Reading passage:
══════

Reviews

May 7, 2017
Mixed Feelings
Preliminary (4/12 eps)
This show is hard to talk about, because it's a sad story. It's the story of how a promising show can be undermined by an unnecessary adherence to convention. Oh, you thought I was talking about the plot of the show itself?

Allow me to put this into perspective. The Japanese light novel has a fair bit of history now, but allow me to be glib and say that they're a modern sort of pulp fiction. Pulp fiction was a type of media engineered for popular entertainment. It was printed in periodicals on cheap paper (the pulp in pulp fiction). If you were to simplify all fiction into either, "genre fiction," or "serious literature," pulp fiction was all the way on the genre end of the scale. The medium gave rise to some storytelling trends of its own, such as the two-fisted tale. Much of the same can be said about the modern Japanese light novel.

This show wears its light novel trappings on its sleeve. This is apparent from the title alone. It's entirely too long to remember, much less recite, inviting people to invent some marketing-friendly fan nickname. It's set in another world. There is exactly one guy in the main cast. There are some vaguely-defined superpowers involved. The main girl has long hair, at least past the mid-point of the back. There are probably many more examples I could have listed here.

Very little of this is obvious from the start of the show. The first episode was so enjoyable and well-crafted that I paid these sorts of things no mind. In retrospect, there were a few fears which had gathered, though I hadn't put words to them yet. A good show draws you into its world, and lacks annoying distractions. You aren't likely to think about this sort of thing during a good show. However, the rest of the show wasn't up to the standard that first episode had set. By the end of the fourth episode, I had put words to the fears, and found justification for them.

══════

Dataset records:
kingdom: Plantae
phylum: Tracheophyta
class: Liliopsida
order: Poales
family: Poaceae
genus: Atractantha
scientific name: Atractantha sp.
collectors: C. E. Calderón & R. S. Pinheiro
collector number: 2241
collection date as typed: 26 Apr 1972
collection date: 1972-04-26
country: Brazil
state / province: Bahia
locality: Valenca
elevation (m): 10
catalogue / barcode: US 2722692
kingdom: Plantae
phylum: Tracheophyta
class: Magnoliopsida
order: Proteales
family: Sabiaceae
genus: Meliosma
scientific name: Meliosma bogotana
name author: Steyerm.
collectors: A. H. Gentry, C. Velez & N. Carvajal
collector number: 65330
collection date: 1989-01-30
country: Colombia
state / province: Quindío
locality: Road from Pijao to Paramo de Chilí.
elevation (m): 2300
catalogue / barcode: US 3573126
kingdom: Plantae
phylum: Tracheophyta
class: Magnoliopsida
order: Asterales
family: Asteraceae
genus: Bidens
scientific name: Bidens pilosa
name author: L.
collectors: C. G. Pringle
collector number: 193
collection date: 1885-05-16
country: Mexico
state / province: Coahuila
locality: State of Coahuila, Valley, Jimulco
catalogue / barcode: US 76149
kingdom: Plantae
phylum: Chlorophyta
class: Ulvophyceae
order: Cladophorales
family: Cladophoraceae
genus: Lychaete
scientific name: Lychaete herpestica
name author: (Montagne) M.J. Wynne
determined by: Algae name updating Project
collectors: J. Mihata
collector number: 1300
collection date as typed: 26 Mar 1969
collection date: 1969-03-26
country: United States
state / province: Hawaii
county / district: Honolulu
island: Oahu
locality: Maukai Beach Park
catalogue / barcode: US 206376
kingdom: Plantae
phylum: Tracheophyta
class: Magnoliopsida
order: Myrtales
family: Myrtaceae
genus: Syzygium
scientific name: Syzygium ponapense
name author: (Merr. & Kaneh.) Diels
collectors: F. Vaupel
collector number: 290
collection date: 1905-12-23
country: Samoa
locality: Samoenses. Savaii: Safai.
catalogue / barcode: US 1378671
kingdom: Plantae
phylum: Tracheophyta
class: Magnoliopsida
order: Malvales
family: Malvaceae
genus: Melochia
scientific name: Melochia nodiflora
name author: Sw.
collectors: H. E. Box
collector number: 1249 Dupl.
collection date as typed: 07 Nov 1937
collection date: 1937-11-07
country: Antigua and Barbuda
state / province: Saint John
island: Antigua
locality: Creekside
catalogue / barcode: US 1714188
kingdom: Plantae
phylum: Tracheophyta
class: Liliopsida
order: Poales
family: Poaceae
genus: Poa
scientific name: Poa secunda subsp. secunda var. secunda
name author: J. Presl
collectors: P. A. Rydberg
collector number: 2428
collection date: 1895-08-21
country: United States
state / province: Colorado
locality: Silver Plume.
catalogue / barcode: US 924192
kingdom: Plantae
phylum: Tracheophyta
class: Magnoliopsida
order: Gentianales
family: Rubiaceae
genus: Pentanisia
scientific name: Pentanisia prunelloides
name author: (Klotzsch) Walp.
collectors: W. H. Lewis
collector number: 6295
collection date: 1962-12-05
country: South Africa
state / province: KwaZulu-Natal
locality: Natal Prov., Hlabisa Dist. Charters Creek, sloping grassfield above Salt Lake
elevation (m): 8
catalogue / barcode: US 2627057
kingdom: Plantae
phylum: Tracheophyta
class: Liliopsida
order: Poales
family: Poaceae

══════

Goal 1:
Summarize the review in two sentences.
Goal 2:
List every light novel trapping the review names as present in the show.
Goal 3:
According to the review, what was pulp fiction printed on?
Rely only on the review above when working through what follows.

Full answer 1:
The review describes the show as a promising one undermined by an unnecessary adherence to convention, and compares Japanese light novels to pulp fiction, a medium engineered for popular entertainment. It lists the show's obvious light novel trappings and says that although the first episode was enjoyable and well-crafted, the rest did not meet that standard, so by the end of the fourth episode the reviewer's fears were justified.

Full answer 2:
- A title too long to remember, much less recite
- A setting in another world
- Exactly one guy in the main cast
- Some vaguely-defined superpowers
- A main girl with long hair, at least past the mid-point of the back

Full answer 3:
Cheap paper, in periodicals.